Reproduce every line of text in the records below character for character, leaving out the pictures.
--------------------------------
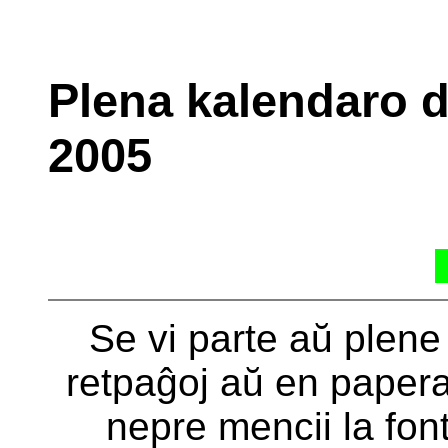
Plena kalendaro d
2005
Se vi parte aŭ­ plene u
retpaĝoj aŭ en papera
nepre mencii la fon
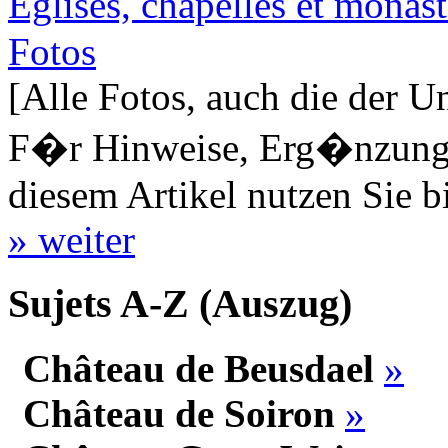
Eglises, chapelles et mona
Fotos
[Alle Fotos, auch die der U
F�r Hinweise, Erg�nzungen
diesem Artikel nutzen Sie b
» weiter
Sujets A-Z (Auszug)
Château de Beusdael
»
Château de Soiron
»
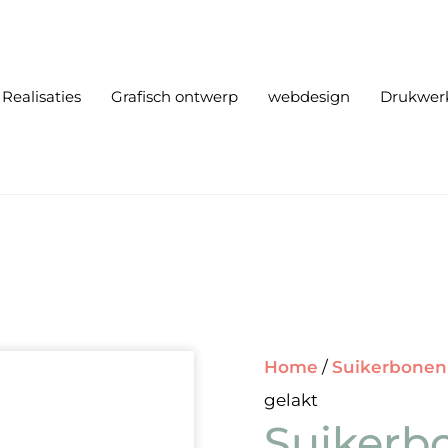
Realisaties
Grafisch ontwerp
webdesign
Drukwer
Home
/
Suikerbonen
gelakt
Suikerb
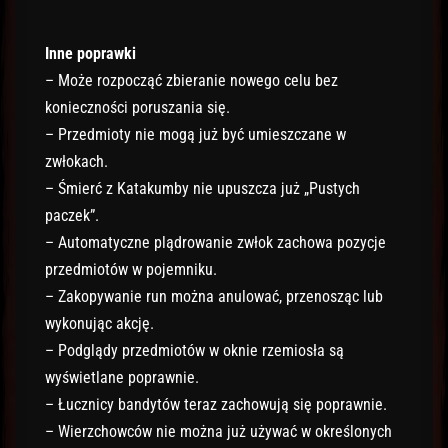
Inne poprawki
– Może rozpocząć zbieranie nowego celu bez
konieczności poruszania się.
– Przedmioty nie mogą już być umieszczane w
zwłokach.
– Śmierć z Katakumby nie upuszcza już „Pustych
paczek”.
– Automatyczne plądrowanie zwłok zachowa pozycje
przedmiotów w pojemniku.
– Zakopywanie run można anulować, przenosząc lub
wykonując akcję.
– Podglądy przedmiotów w oknie rzemiosła są
wyświetlane poprawnie.
– Łucznicy bandytów teraz zachowują się poprawnie.
– Wierzchowców nie można już używać w określonych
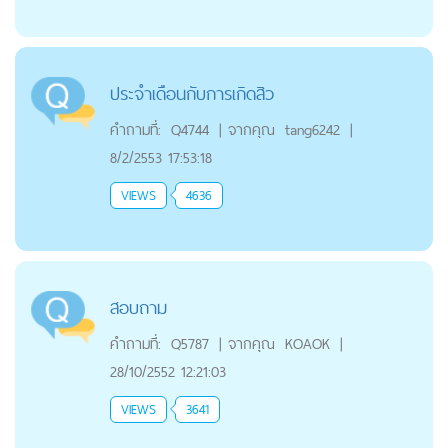
ประจำเดือนกับการเกิดสิว
คำถามที่:
Q4744
|
จากคุณ
tang6242
|
8/2/2553 17:53:18
VIEWS
4636
สอบถาม
คำถามที่:
Q5787
|
จากคุณ
KOAOK
|
28/10/2552 12:21:03
VIEWS
3641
--------------------------------
SOLUTION TO THIS PROBLEM -
Plena kalendaro d
2005
Se vi parte aŭ­ plene u
retpaĝoj aŭ en papera
nepre mencii la fon
Eglises, chapelles et mona
Fotos
[Alle Fotos, auch die der U
F�r Hinweise, Erg�nzungen
diesem Artikel nutzen Sie b
» weiter
Sujets A-Z (Auszug)
Château de Beusdael
»
Château de Soiron
»
Realisaties
Grafisch ontwerp
webdesign
Drukwer
Home
/
Suikerbonen
gelakt
Suikerb
Inne poprawki
– Może rozpocząć zbieranie nowego celu bez
konieczności poruszania się.
– Przedmioty nie mogą już być umieszczane w
zwłokach.
– Śmierć z Katakumby nie upuszcza już „Pustych
paczek”.
– Automatyczne plądrowanie zwłok zachowa pozycje
przedmiotów w pojemniku.
– Zakopywanie run można anulować, przenosząc lub
wykonując akcję.
– Podglądy przedmiotów w oknie rzemiosła są
wyświetlane poprawnie.
– Łucznicy bandytów teraz zachowują się poprawnie.
– Wierzchowców nie można już używać w określonych
ประจำเดือนกับการเกิดสิว
คำถามที่:
Q4744
|
จากคุณ
tang6242
|
8/2/2553 17:53:18
VIEWS
4636
สอบถาม
คำถามที่:
Q5787
|
จากคุณ
KOAOK
|
28/10/2552 12:21:03
VIEWS
3641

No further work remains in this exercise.